**抜粋**
- - -

平成19年12月定例会一般質問(平成19年12月4日)No.1

<沿岸漁業対策について>

 

 この議場において、第1次産業、中でも農業、林業の窮状を訴え、その対応策については多くの議員諸氏から何度ともなく議論されてきましたが、漁業についての議論は少なく、中でも極めて厳しい環境にある沿岸漁業の振興対策について何点か、お伺いします。
 我が県の沿岸漁業は、刺し網漁業、小型底引網漁業、釣り漁業を主体に営まれていますが、平成7年の経営体数は 1,019客体であったのに対して平成17年は 839客体と17.6%の減、これに伴って、平成7年の漁獲高1万 1,763トン、水揚げ高48億 3,600万円であったものが、平成17年の漁獲高は 7,472トン、水揚げ高は33億 6,100万円と3割から4割近くの減となっております。このように沿岸漁業が衰退してきた背景としては、魚価の低迷や漁場環境の変化など複合的に絡み合ういろいろな問題がありますが、基本的には漁業だけでは生業が成り立たなくなったことにあると思います。
 沿岸漁業を取り巻く窮状を、少しだけ御紹介し、御理解を得たいと思います。
 まず、漁場環境の変化です。沿岸海水温がこの10年間で約 0.5度上昇し、漁場環境並びに魚種に変化が生じ、サワラやタチウオなど南方系の魚種がふえてきていることで、漁法の見直しが余儀なくされています。
 また、原油の高騰に伴い、漁船の燃料であるA重油が、5年前の平成14年7月で38円50銭だったものが、今では79円80銭と倍以上にはね上がり、経営を直撃しています。
 シイラ漁を例にしますと、出漁するときに約 400リットルのA重油を積み込みますが、5年前1万 5,400円の油代が今では3万 1,920円、つまり1回の出漁で油代のあい差である1万 6,520円を余分に水揚げしなければ採算がとれなくなり、自然と操業にも無理が生じてきます。
 また、5トンクラスの漁船を新たに建造すれば 2,500万円、例えばハマチの刺し網漁をするためには1組 150万円の網が5組程度必要と多額の経費がかかるため、新船の建造や最新機器導入等の経営改善のための投資ができないのが現状です。さらに、しけの続く冬場は1カ月も海に出られないこともあるなど、収入も不安定です。
 このように、今日の沿岸漁業は漁業者の努力だけではどうしようもない課題や環境に左右される部分が多くあります。県としても水産課を中心としながら水産試験場、栽培漁業センターなどが連携して努力されているものの、明日の沿岸漁業の姿が見えないのが現実です。
 平井知事は、今日の沿岸漁業をどのように認識されているのか、また今後どのような振興対策を考えておられるのか、お伺いします。


 
●知事答弁

 
 沿岸漁業の現実についてどのように認識し、振興対策をどう考えるかというお尋ねです。
 沿岸漁業について、今、議員の方で御指摘いただいたような幾つかの問題点といいますか、環境の変化があると、私も同じ認識を持っております。一つは、海洋環境が変わってきたということで、地球温暖化の影響かと思われますが、この鳥取県の沿岸を回遊する、そしてそこに生息をする魚類の変化が見られるのは実際、御指摘のとおりだと思います。

- - -

(人体キーポイントデータ)
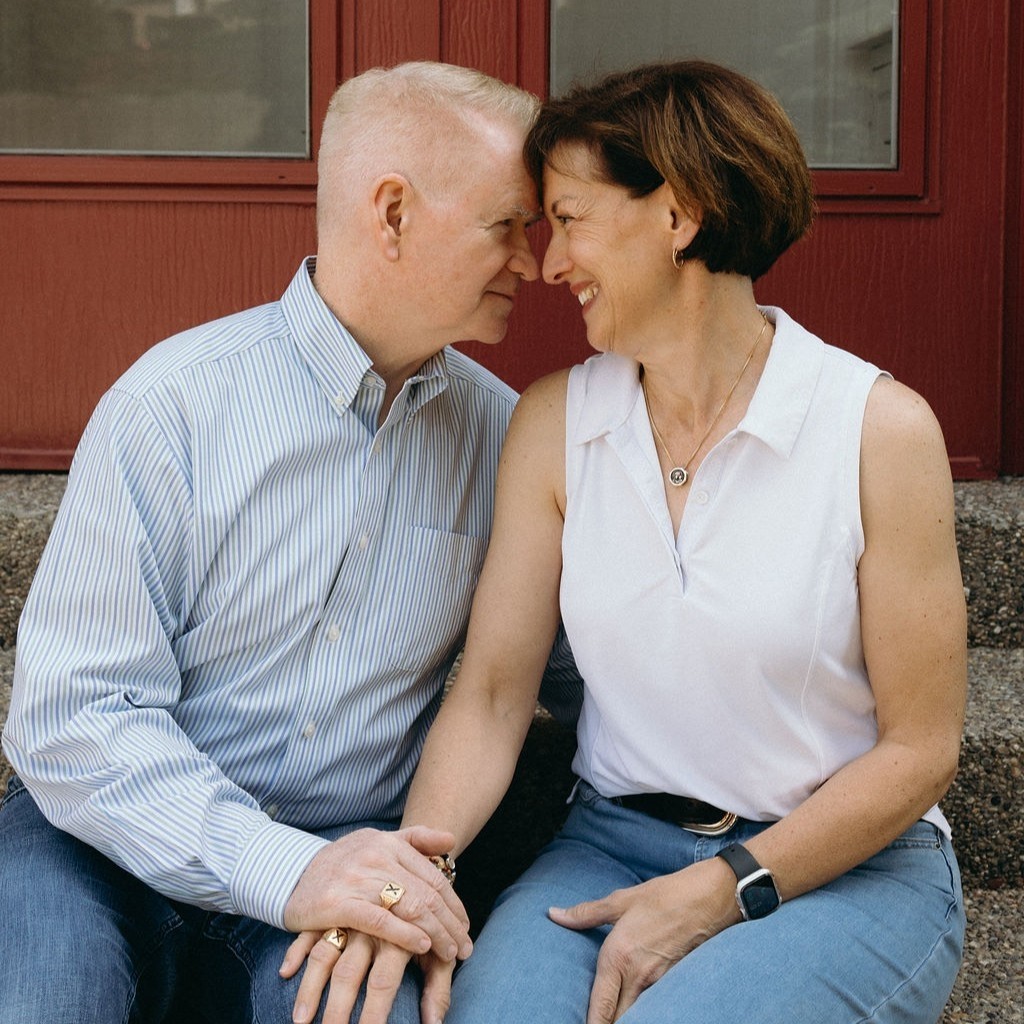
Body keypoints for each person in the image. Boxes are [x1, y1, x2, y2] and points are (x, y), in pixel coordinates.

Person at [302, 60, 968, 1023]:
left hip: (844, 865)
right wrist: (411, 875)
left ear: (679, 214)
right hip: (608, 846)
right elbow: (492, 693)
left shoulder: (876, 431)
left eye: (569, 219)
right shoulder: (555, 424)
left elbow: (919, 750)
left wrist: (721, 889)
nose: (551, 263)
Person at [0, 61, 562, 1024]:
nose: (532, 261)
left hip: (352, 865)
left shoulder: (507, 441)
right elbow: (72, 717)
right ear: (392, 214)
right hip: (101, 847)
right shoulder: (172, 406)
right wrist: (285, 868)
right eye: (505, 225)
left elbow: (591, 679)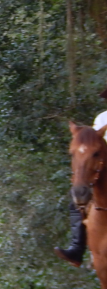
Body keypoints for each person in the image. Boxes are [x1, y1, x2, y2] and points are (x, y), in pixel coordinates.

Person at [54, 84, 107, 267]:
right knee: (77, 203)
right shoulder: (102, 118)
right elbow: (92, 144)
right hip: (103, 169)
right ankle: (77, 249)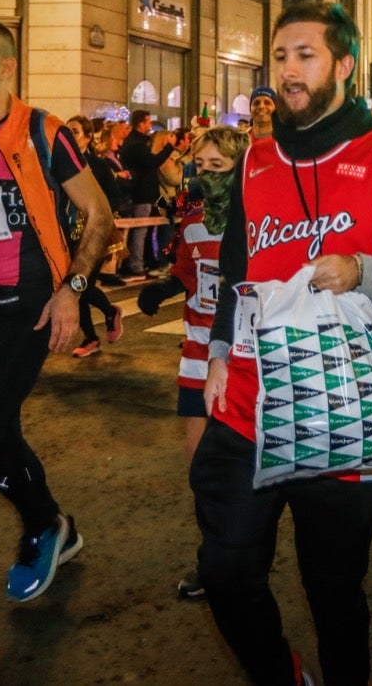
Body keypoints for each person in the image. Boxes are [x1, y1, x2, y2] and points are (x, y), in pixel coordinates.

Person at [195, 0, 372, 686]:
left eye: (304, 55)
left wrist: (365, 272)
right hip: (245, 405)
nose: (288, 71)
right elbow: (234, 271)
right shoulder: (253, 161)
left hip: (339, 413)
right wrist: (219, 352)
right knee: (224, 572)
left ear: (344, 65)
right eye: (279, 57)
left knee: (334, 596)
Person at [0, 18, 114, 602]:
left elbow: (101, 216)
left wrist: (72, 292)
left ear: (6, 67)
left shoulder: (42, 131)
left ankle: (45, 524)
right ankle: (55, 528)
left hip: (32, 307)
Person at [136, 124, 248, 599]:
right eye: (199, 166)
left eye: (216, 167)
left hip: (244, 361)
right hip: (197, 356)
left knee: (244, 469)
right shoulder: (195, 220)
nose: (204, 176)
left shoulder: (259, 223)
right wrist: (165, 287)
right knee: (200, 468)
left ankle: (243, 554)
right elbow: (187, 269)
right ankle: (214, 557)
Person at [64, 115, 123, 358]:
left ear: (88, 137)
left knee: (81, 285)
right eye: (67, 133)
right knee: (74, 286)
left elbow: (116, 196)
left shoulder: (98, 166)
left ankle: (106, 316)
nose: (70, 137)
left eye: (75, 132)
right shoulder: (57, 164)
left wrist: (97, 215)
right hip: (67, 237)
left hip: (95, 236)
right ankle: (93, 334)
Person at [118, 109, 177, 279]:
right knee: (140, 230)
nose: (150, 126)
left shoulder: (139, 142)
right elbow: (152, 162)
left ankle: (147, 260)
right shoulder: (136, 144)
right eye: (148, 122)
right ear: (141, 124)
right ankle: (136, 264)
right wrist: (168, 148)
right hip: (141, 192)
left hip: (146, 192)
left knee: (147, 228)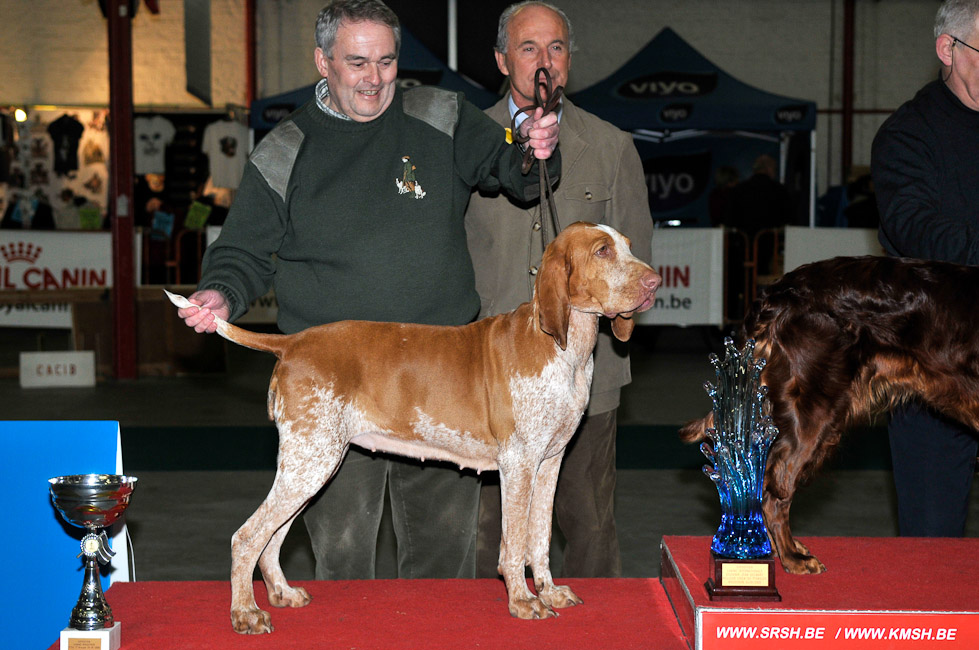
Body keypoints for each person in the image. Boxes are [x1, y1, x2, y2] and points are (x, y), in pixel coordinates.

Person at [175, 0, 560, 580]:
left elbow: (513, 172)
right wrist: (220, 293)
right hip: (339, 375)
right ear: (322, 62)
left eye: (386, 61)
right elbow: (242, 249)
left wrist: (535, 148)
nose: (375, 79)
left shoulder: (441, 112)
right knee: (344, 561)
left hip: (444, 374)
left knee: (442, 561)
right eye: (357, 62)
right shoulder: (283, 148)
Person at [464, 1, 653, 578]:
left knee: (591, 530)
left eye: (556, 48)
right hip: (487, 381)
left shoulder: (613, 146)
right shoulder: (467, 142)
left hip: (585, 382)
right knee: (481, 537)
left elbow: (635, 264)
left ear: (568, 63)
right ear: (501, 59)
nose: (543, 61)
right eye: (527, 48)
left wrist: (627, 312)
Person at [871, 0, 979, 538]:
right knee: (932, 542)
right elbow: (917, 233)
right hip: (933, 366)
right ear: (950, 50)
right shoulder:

- - -

**課題一覧**
• A. 沿岸漁業の抜粋から、「まず、漁場環境の変化です。沿」で始まり「う考えるかというお尋ねです。」まで続く部分を、一字も変えずに書き出してください。
• B. 沿岸漁業の抜粋では、5トンクラスの漁船を新たに建造するといくらかかるとされていますか。

**各課題の解答**
• A.
まず、漁場環境の変化です。沿岸海水温がこの10年間で約 0.5度上昇し、漁場環境並びに魚種に変化が生じ、サワラやタチウオなど南方系の魚種がふえてきていることで、漁法の見直しが余儀なくされています。
 また、原油の高騰に伴い、漁船の燃料であるA重油が、5年前の平成14年7月で38円50銭だったものが、今では79円80銭と倍以上にはね上がり、経営を直撃しています。
 シイラ漁を例にしますと、出漁するときに約 400リットルのA重油を積み込みますが、5年前1万 5,400円の油代が今では3万 1,920円、つまり1回の出漁で油代のあい差である1万 6,520円を余分に水揚げしなければ採算がとれなくなり、自然と操業にも無理が生じてきます。
 また、5トンクラスの漁船を新たに建造すれば 2,500万円、例えばハマチの刺し網漁をするためには1組 150万円の網が5組程度必要と多額の経費がかかるため、新船の建造や最新機器導入等の経営改善のための投資ができないのが現状です。さらに、しけの続く冬場は1カ月も海に出られないこともあるなど、収入も不安定です。
 このように、今日の沿岸漁業は漁業者の努力だけではどうしようもない課題や環境に左右される部分が多くあります。県としても水産課を中心としながら水産試験場、栽培漁業センターなどが連携して努力されているものの、明日の沿岸漁業の姿が見えないのが現実です。
 平井知事は、今日の沿岸漁業をどのように認識されているのか、また今後どのような振興対策を考えておられるのか、お伺いします。


 
●知事答弁

 
 沿岸漁業の現実についてどのように認識し、振興対策をどう考えるかというお尋ねです。

• B. 2,500万円